Die Genossen im Landkreis fordern auf dem Bundesparteitag einen Kurswechsel.

Lüneburg/Reppenstedt. Für Hinrich Bonin, SPD-Kreistagsmitglied und Vorsitzender des SPD-Ortsvereins Gellersen, ist es Zeit für einen Kurswechsel seiner Partei. Deshalb hat er etwas getan, was nicht alle Tage vorkommt: Im Namen seines Ortsvereins hat er einen Antrag an den Bundesparteitag der SPD formuliert, der vom 13. bis 15. November in Dresden stattfindet.

Die SPD soll der Basis mehr Rechte einräumen, heißt es. "Wir haben im Ortsverein intensiv darüber diskutiert", sagt Bonin. Es gab massive Kritik am Führungsstil in der Partei, die bei der Bundestagswahl am 28. September ein Debakel erlitt: "Wir wollen mehr Beteiligungsrechte für die Basis", so Bonin.

Der Zustand der Partei müsse sich ändern: "Unser Ortsverein hat 100 Mitglieder, aber zu unseren Versammlungen kommen manchmal nur 12 Leute. Wir müssen neue Formen der Kommunikation nutzen", meint Bonin. Immer die gleichen Gesichter, immer die gleichen Namen, das stört die Genossen an der Basis. Bisher jedoch fühlen sich die örtlichen Vereine mit ihrer Kritik von der Führungsmannschaft in Berlin nicht ausreichend wahrgenommen.

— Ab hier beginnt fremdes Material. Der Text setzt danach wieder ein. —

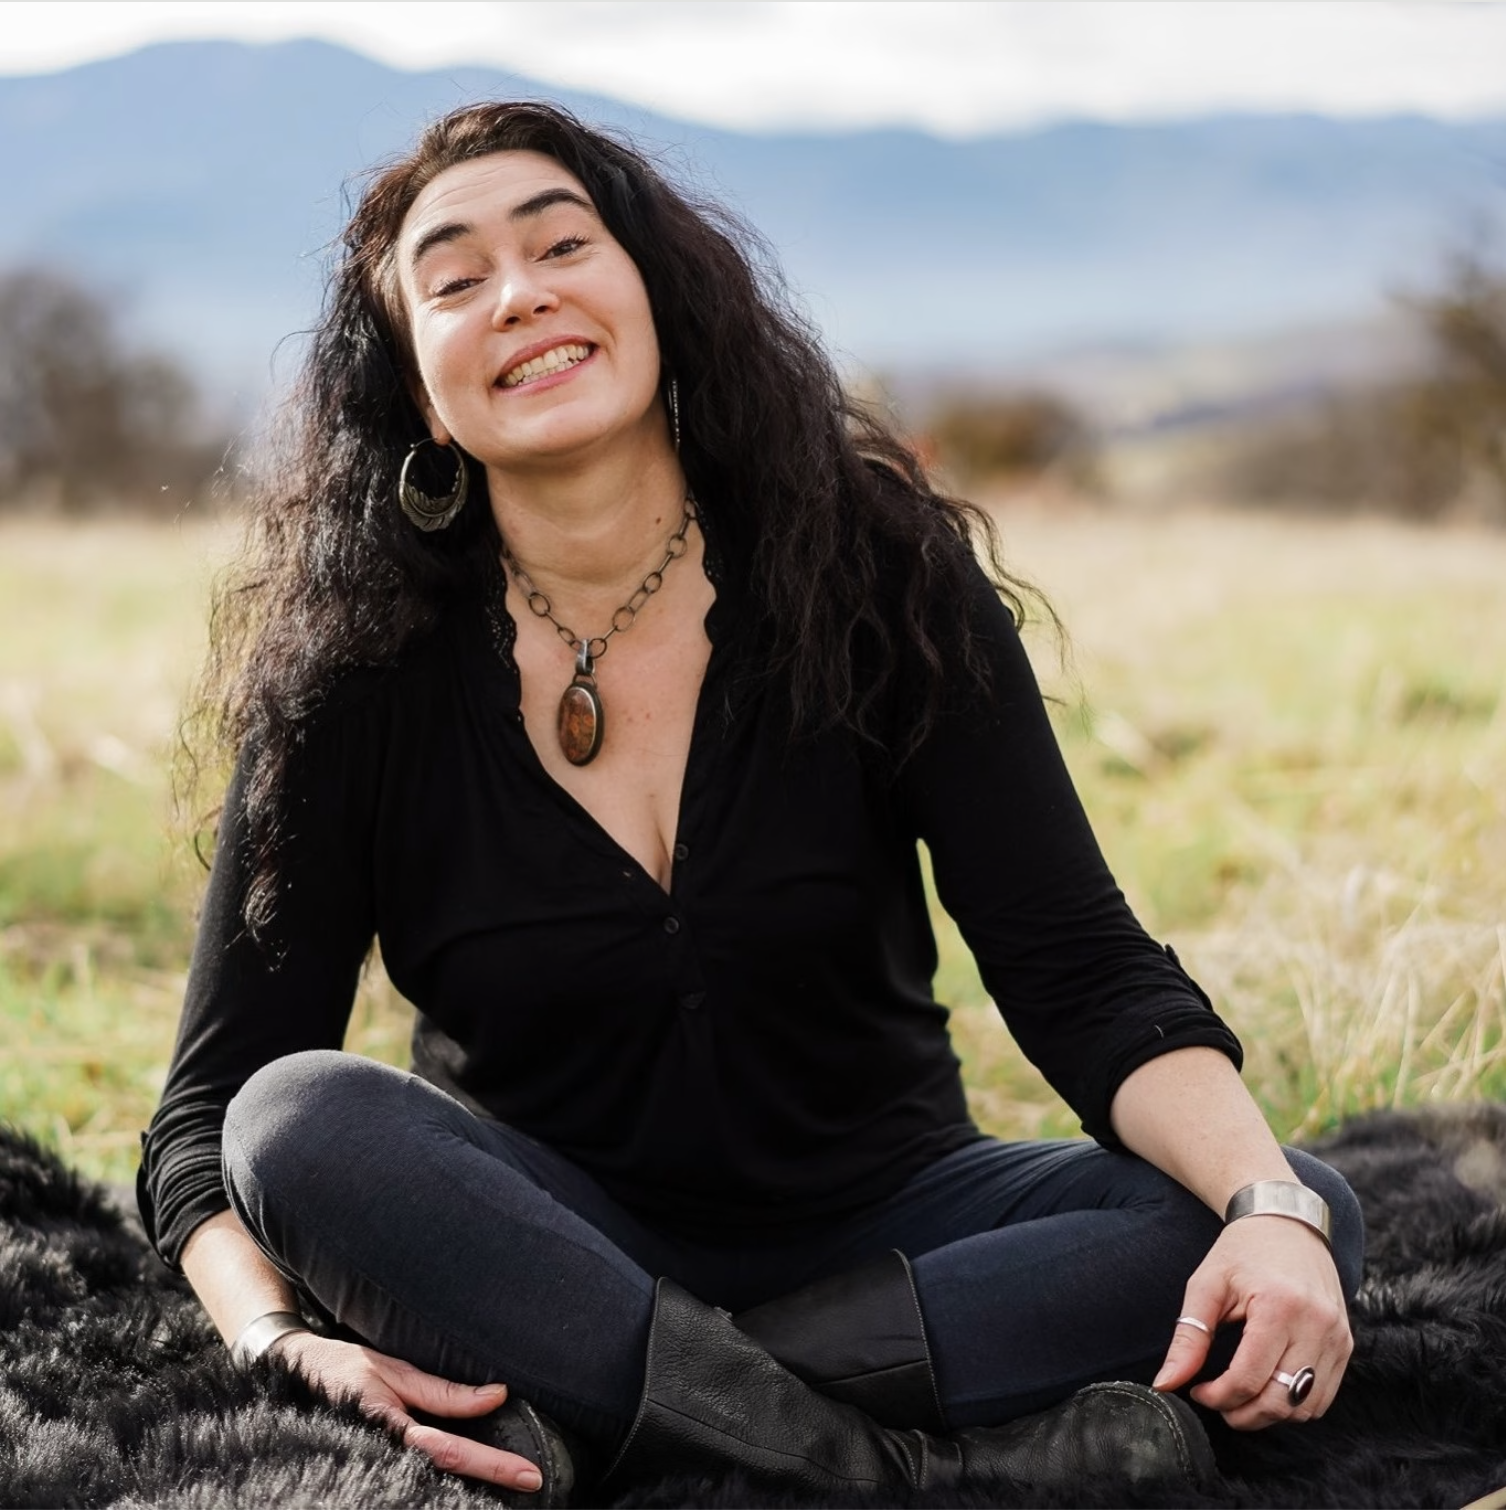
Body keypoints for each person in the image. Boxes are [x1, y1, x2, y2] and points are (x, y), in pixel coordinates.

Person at [138, 101, 1362, 1505]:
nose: (519, 293)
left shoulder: (872, 579)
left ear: (654, 295)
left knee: (1292, 1207)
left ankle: (672, 1428)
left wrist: (1264, 1209)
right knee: (301, 1122)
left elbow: (1082, 972)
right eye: (456, 279)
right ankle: (891, 1466)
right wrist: (277, 1335)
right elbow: (211, 1111)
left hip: (899, 1238)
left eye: (559, 246)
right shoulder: (355, 677)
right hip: (544, 1244)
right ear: (423, 389)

Um neue Mitglieder zu gewinnen und die Partei attraktiver zu machen, möchte Hinrich Bonin den Einfluss der Parteibasis stärken. So sollen in Zukunft die Parteimitglieder direkt über die Kandidaten der Partei entscheiden. "Wir brauchen Urwahlen. Das gilt auch, wenn Bundestags- oder Kanzlerkandidaten für die Partei gesucht werden", meint Bonin. Die Urwahl erfordert viel Aufwand: "Das geht aber. Es gibt die Briefwahl, außerdem stehen die technischen Möglichkeiten der elektronischen Wahl zur Verfügung", sagt der Kreistagsabgeordnete.

Mehr Mitwirkung statt Diktat von oben heißt das Programm der Genossen aus dem Landkreis Lüneburg. Sie wünschen sich dazu auf dem Bundesparteitag eine intensive Debatte. Ob sein Antrag in Dresden debattiert wird, weiß Bonin noch nicht. Aber er will sein Anliegen weiter verfolgen: "Wir bleiben auf jeden Fall dran am Thema."

Skeptisch gegenüber Urwahlen ist Hiltrud Lotze. Die SPD-Ratsfrau aus Lüneburg wird demnächst als Delegierte zum Parteitag nach Dresden reisen. "Es gibt in der Partei bereits Instrumentarien, um die Basis zu stärken", meint Lotze. "Und was die Urwahl anbelangt: In großen Wahlkreisen ist die Wahl durch Delegierte einfach praktischer", sagt sie. Am Thema vorbei reden will sie in Dresden aber nicht: "Wir müssen in Dresden klare Leitlinien für die Zukunft setzen."

Die Unzufriedenheit der Genossen an der Basis kennt auch Andrea Schröder-Ehlers. Die SPD-Kreisvorsitzende wird in Dresden ebenfalls dabei sein. "Wir brauchen eine andere Gesprächskultur. Den Unmut der Ortsvereine kann ich nachvollziehen. Wir haben teilweise verlernt, intensiv auf allen Ebenen zu debattieren", sagt Schröder-Ehlers.

Im Gegensatz zu Hinrich Bonin setzt sie nicht auf Urwahlen: "Das ist sehr aufwendig. Für mich zählt die direkte Kommunikation mit den Menschen." Neue Mitglieder und mehr Präsenz im Alltag will sie auf dem direkten Weg gewinnen: "Indem wir auf die Leute zugehen. Wir müssen miteinander reden."